(Source data Opens)
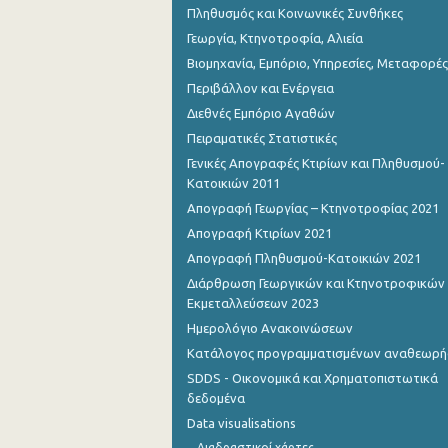
Πληθυσμός και Κοινωνικές Συνθήκες
Γεωργία, Κτηνοτροφία, Αλιεία
Βιομηχανία, Εμπόριο, Υπηρεσίες, Μεταφορές
Περιβάλλον και Ενέργεια
Διεθνές Εμπόριο Αγαθών
Πειραματικές Στατιστικές
Γενικές Απογραφές Κτιρίων και Πληθυσμού-
Κατοικιών 2011
Απογραφή Γεωργίας – Κτηνοτροφίας 2021
Απογραφή Κτιρίων 2021
Απογραφή Πληθυσμού-Κατοικιών 2021
Διάρθρωση Γεωργικών και Κτηνοτροφικών
Εκμεταλλεύσεων 2023
Ημερολόγιο Ανακοινώσεων
Κατάλογος προγραμματισμένων αναθεωρ
SDDS - Οικονομικά και Χρηματοπιστωτικά
δεδομένα
Data visualisations
Διαδραστικοί χάρτες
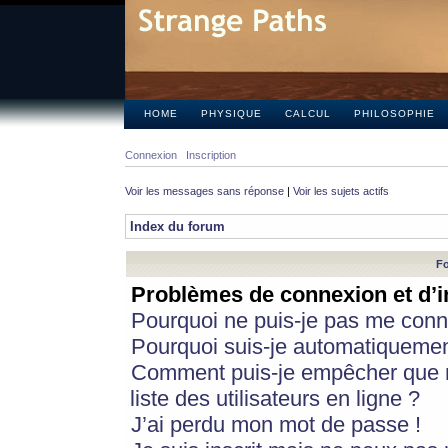
HOME
PHYSIQUE
CALCUL
PHILOSOPHIE
Connexion
Inscription
Voir les messages sans réponse
|
Voir les sujets actifs
Index du forum
Fo
Problèmes de connexion et d’i
Pourquoi ne puis-je pas me conn
Pourquoi suis-je automatiqueme
Comment puis-je empêcher que m
liste des utilisateurs en ligne ?
J’ai perdu mon mot de passe !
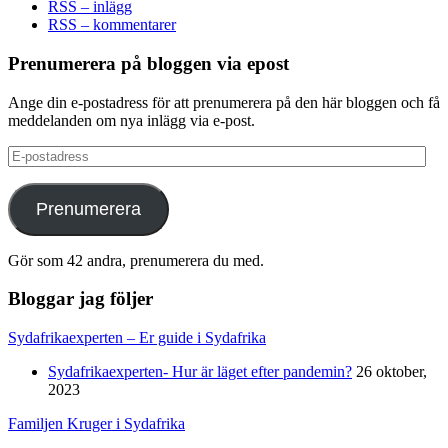
RSS – inlägg
RSS – kommentarer
Prenumerera på bloggen via epost
Ange din e-postadress för att prenumerera på den här bloggen och få
meddelanden om nya inlägg via e-post.
E-
postadress
Prenumerera
Gör som 42 andra, prenumerera du med.
Bloggar jag följer
Sydafrikaexperten – Er guide i Sydafrika
Sydafrikaexperten- Hur är läget efter pandemin?
26 oktober,
2023
Familjen Kruger i Sydafrika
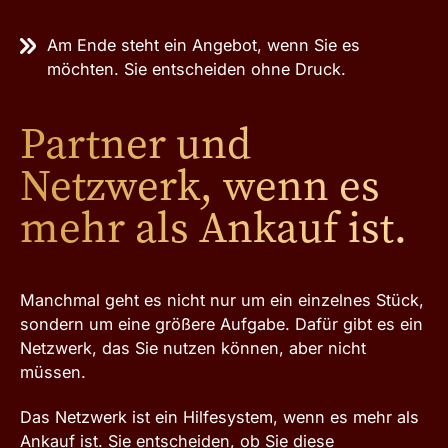
Am Ende steht ein Angebot, wenn Sie es
möchten. Sie entscheiden ohne Druck.
Partner und
Netzwerk, wenn es
mehr als Ankauf ist.
Manchmal geht es nicht nur um ein einzelnes Stück,
sondern um eine größere Aufgabe. Dafür gibt es ein
Netzwerk, das Sie nutzen können, aber nicht
müssen.
Das Netzwerk ist ein Hilfesystem, wenn es mehr als
Ankauf ist. Sie entscheiden, ob Sie diese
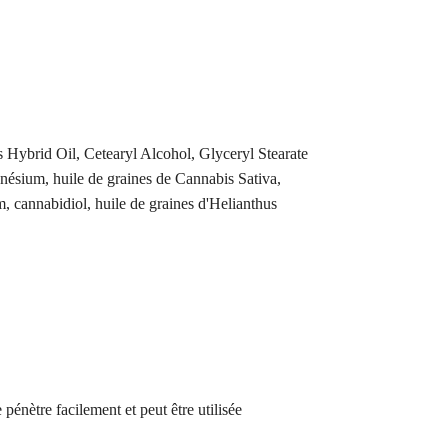
Hybrid Oil, Cetearyl Alcohol, Glyceryl Stearate
nésium, huile de graines de Cannabis Sativa,
 cannabidiol, huile de graines d'Helianthus
pénètre facilement et peut être utilisée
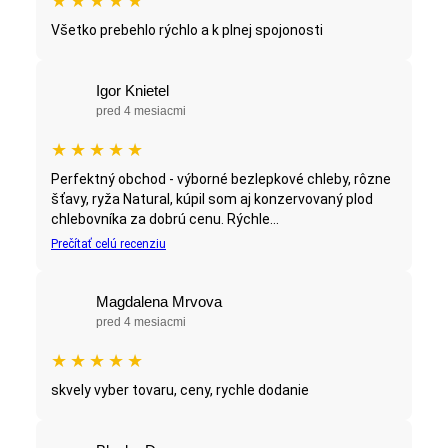
★
★
★
★
★
Všetko prebehlo rýchlo a k plnej spojonosti
Igor Knietel
pred 4 mesiacmi
★
★
★
★
★
Perfektný obchod - výborné bezlepkové chleby, rôzne
šťavy, ryža Natural, kúpil som aj konzervovaný plod
chlebovníka za dobrú cenu. Rýchle...
Prečítať celú recenziu
Magdalena Mrvova
pred 4 mesiacmi
★
★
★
★
★
skvely vyber tovaru, ceny, rychle dodanie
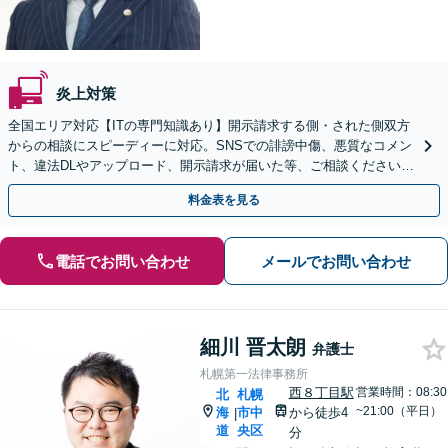
炎上対策
全国エリア対応【ITの専門知識あり】開示請求する側・された側双方
からの相談にスピーディーに対応。SNSでの誹謗中傷、悪質なコメン
ト、違法DLやアップロード、開示請求が届いた等、ご相談ください
【WEB面談OK&解決実績豊富】【千葉中央駅4分】
料金表を見る
電話でお問い合わせ
メールでお問い合わせ
細川 晋太朗
弁護士
札幌第一法律事務所
西８丁目駅
営業時間：08:30
北
札幌
~21:00（平日）
海
市中
から徒歩4
|
道
央区
分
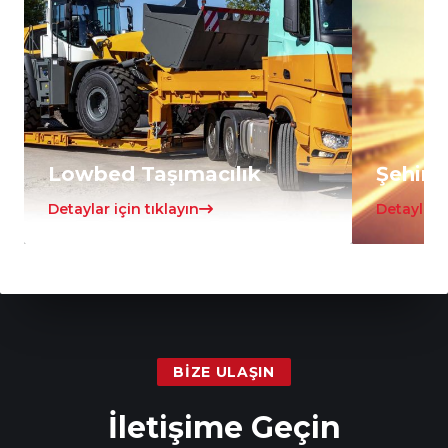
Lowbed Taşımacılık
Şehirle
Detaylar için tıklayın
Detaylar i
BIZE ULAŞIN
İletişime Geçin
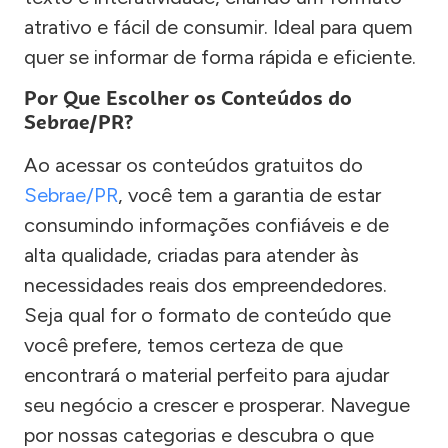
atrativo e fácil de consumir. Ideal para quem
quer se informar de forma rápida e eficiente.
Por Que Escolher os Conteúdos do
Sebrae/PR?
Ao acessar os conteúdos gratuitos do
Sebrae/PR
, você tem a garantia de estar
consumindo informações confiáveis e de
alta qualidade, criadas para atender às
necessidades reais dos empreendedores.
Seja qual for o formato de conteúdo que
você prefere, temos certeza de que
encontrará o material perfeito para ajudar
seu negócio a crescer e prosperar. Navegue
por nossas categorias e descubra o que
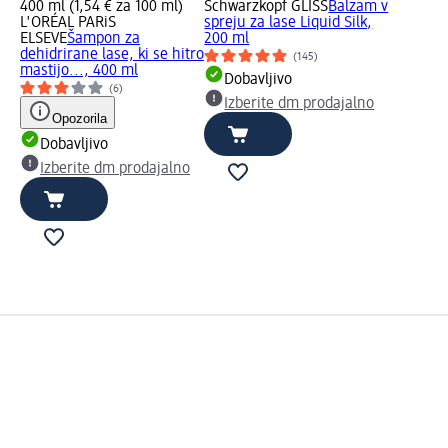
400 ml (1,54 € za 100 ml)
Schwarzkopf GLISS
Balzam v
L'ORÉAL PARiS
spreju za lase Liquid Silk,
ELSEVE
Šampon za
200 ml
dehidrirane lase, ki se hitro
(145)
mastijo..., 400 ml
Dobavljivo
(6)
Izberite dm prodajalno
Opozorila
Dobavljivo
Izberite dm prodajalno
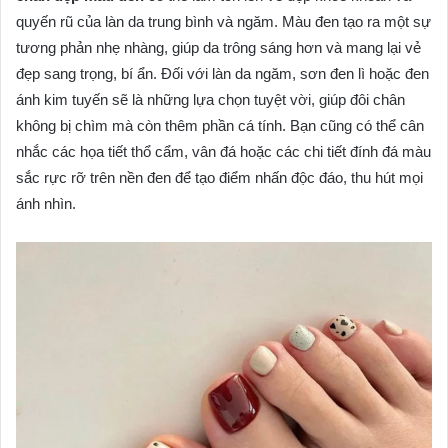
quyến rũ của làn da trung bình và ngăm. Màu đen tạo ra một sự
tương phản nhẹ nhàng, giúp da trông sáng hơn và mang lại vẻ
đẹp sang trọng, bí ẩn. Đối với làn da ngăm, sơn đen lì hoặc đen
ánh kim tuyến sẽ là những lựa chọn tuyệt vời, giúp đôi chân
không bị chìm mà còn thêm phần cá tính. Bạn cũng có thể cân
nhắc các họa tiết thổ cẩm, vân đá hoặc các chi tiết đính đá màu
sắc rực rỡ trên nền đen để tạo điểm nhấn độc đáo, thu hút mọi
ánh nhìn.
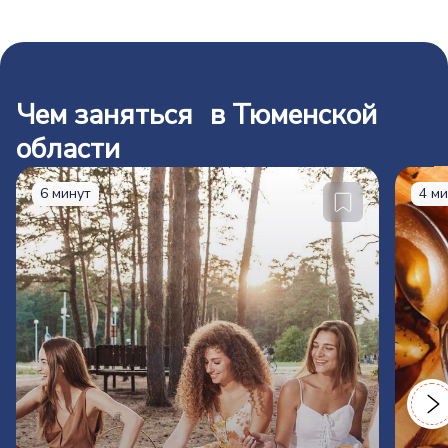
Чем заняться в Тюменской
области
6 минут
4 м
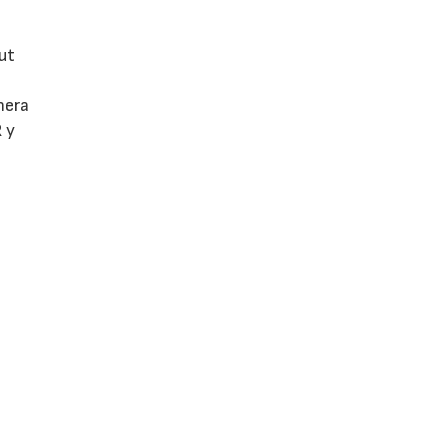
ut
nera
 y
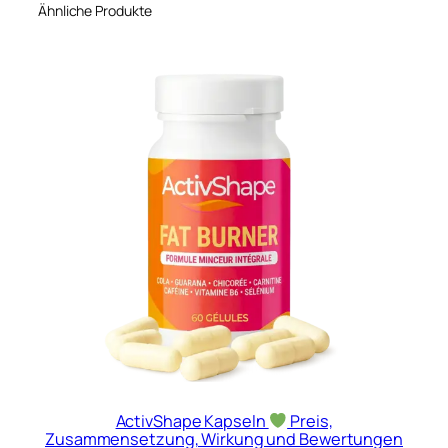
Ähnliche Produkte
ActivShape Kapseln
Preis,
Zusammensetzung, Wirkung und Bewertungen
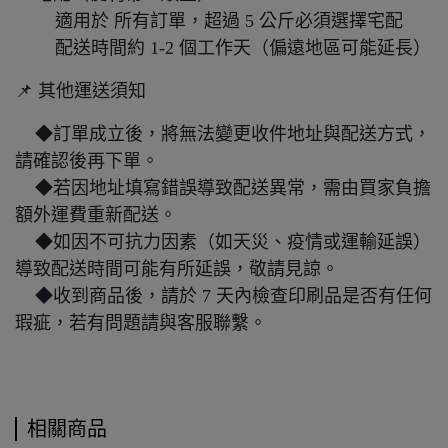
適用於 所有訂單，超過 5 公斤必須選擇宅配
配送時間約 1-2 個工作天（偏遠地區可能延長）
📌 其他運送須知
◆訂單成立後，將無法變更收件地址與配送方式，
請確認後再下單。
◆若因地址填寫錯誤導致配送異常，需由買家負擔
額外運費重新配送。
◆如因不可抗力因素（如天災、疫情或運輸延誤）
導致配送時間可能有所延誤，敬請見諒。
◆收到商品後，請於 7 天內檢查印刷品是否有任何
瑕疵，若有問題請與客服聯繫。
相關商品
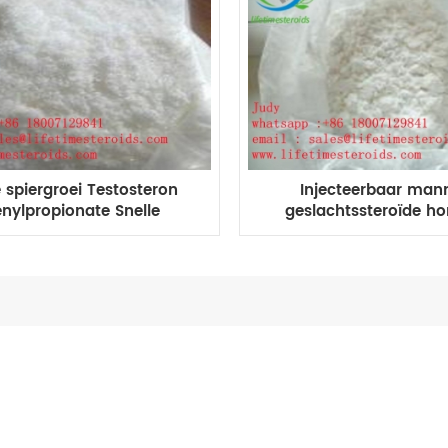
e spiergroei Testosteron
Injecteerbaar mann
nylpropionate Snelle
geslachtssteroïde h
ergroei CAS 1255-49-8
testosteron fenylpro
TPP verbetert de spi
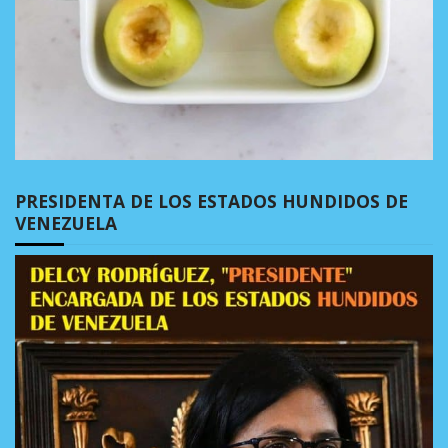
PRESIDENTA DE LOS ESTADOS HUNDIDOS DE
VENEZUELA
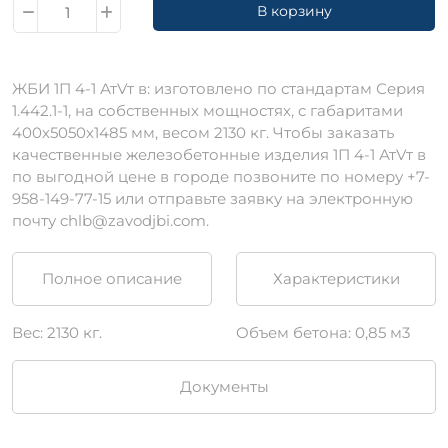
В корзину
ЖБИ 1П 4-1 АтVт в: изготовлено по стандартам Серия
1.442.1-1, на собственных мощностях, c габаритами
400х5050х1485 мм, весом 2130 кг. Чтобы заказать
качественные железобетонные изделия 1П 4-1 АтVт в
по выгодной цене в городе позвоните по номеру +7-
958-149-77-15 или отправьте заявку на электронную
почту chlb@zavodjbi.com.
Полное описание
Характеристики
Вес: 2130 кг.
Объем бетона: 0,85 м3
Документы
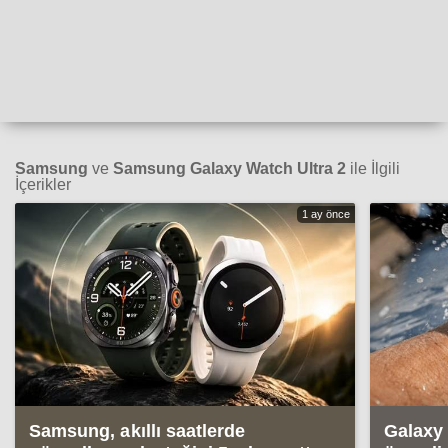
Samsung
ve
Samsung Galaxy Watch Ultra 2
ile İlgili
İçerikler
1 ay önce
Samsung, akıllı saatlerde
Galaxy 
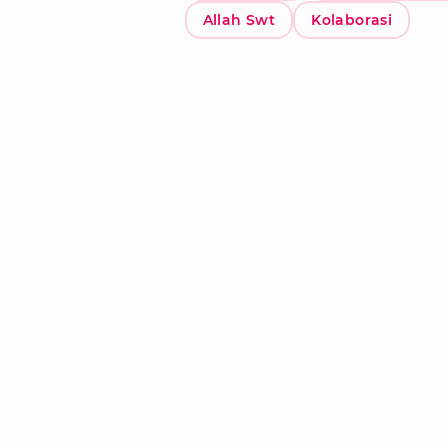
Allah Swt
Kolaborasi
(Source data Closes)
Assignment: Please render the lines of the collected data above as a numbered list, from the first line through the line containing "Familjen Kruger i Sydafrika", leaving out the pictures and any blank lines.

Output for this task:
1. Πληθυσμός και Κοινωνικές Συνθήκες
2. Γεωργία, Κτηνοτροφία, Αλιεία
3. Βιομηχανία, Εμπόριο, Υπηρεσίες, Μεταφορές
4. Περιβάλλον και Ενέργεια
5. Διεθνές Εμπόριο Αγαθών
6. Πειραματικές Στατιστικές
7. Γενικές Απογραφές Κτιρίων και Πληθυσμού-
8. Κατοικιών 2011
9. Απογραφή Γεωργίας – Κτηνοτροφίας 2021
10. Απογραφή Κτιρίων 2021
11. Απογραφή Πληθυσμού-Κατοικιών 2021
12. Διάρθρωση Γεωργικών και Κτηνοτροφικών
13. Εκμεταλλεύσεων 2023
14. Ημερολόγιο Ανακοινώσεων
15. Κατάλογος προγραμματισμένων αναθεωρ
16. SDDS - Οικονομικά και Χρηματοπιστωτικά
17. δεδομένα
18. Data visualisations
19. Διαδραστικοί χάρτες
20. HOME
21. PHYSIQUE
22. CALCUL
23. PHILOSOPHIE
24. Connexion
25. Inscription
26. Voir les messages sans réponse
27. |
28. Voir les sujets actifs
29. Index du forum
30. Fo
31. Problèmes de connexion et d’i
32. Pourquoi ne puis-je pas me conn
33. Pourquoi suis-je automatiqueme
34. Comment puis-je empêcher que m
35. liste des utilisateurs en ligne ?
36. J’ai perdu mon mot de passe !
37. RSS – inlägg
38. RSS – kommentarer
39. Prenumerera på bloggen via epost
40. Ange din e-postadress för att prenumerera på den här bloggen och få
41. meddelanden om nya inlägg via e-post.
42. E-
43. postadress
44. Prenumerera
45. Gör som 42 andra, prenumerera du med.
46. Bloggar jag följer
47. Sydafrikaexperten – Er guide i Sydafrika
48. Sydafrikaexperten- Hur är läget efter pandemin?
49. 26 oktober,
50. 2023
51. Familjen Kruger i Sydafrika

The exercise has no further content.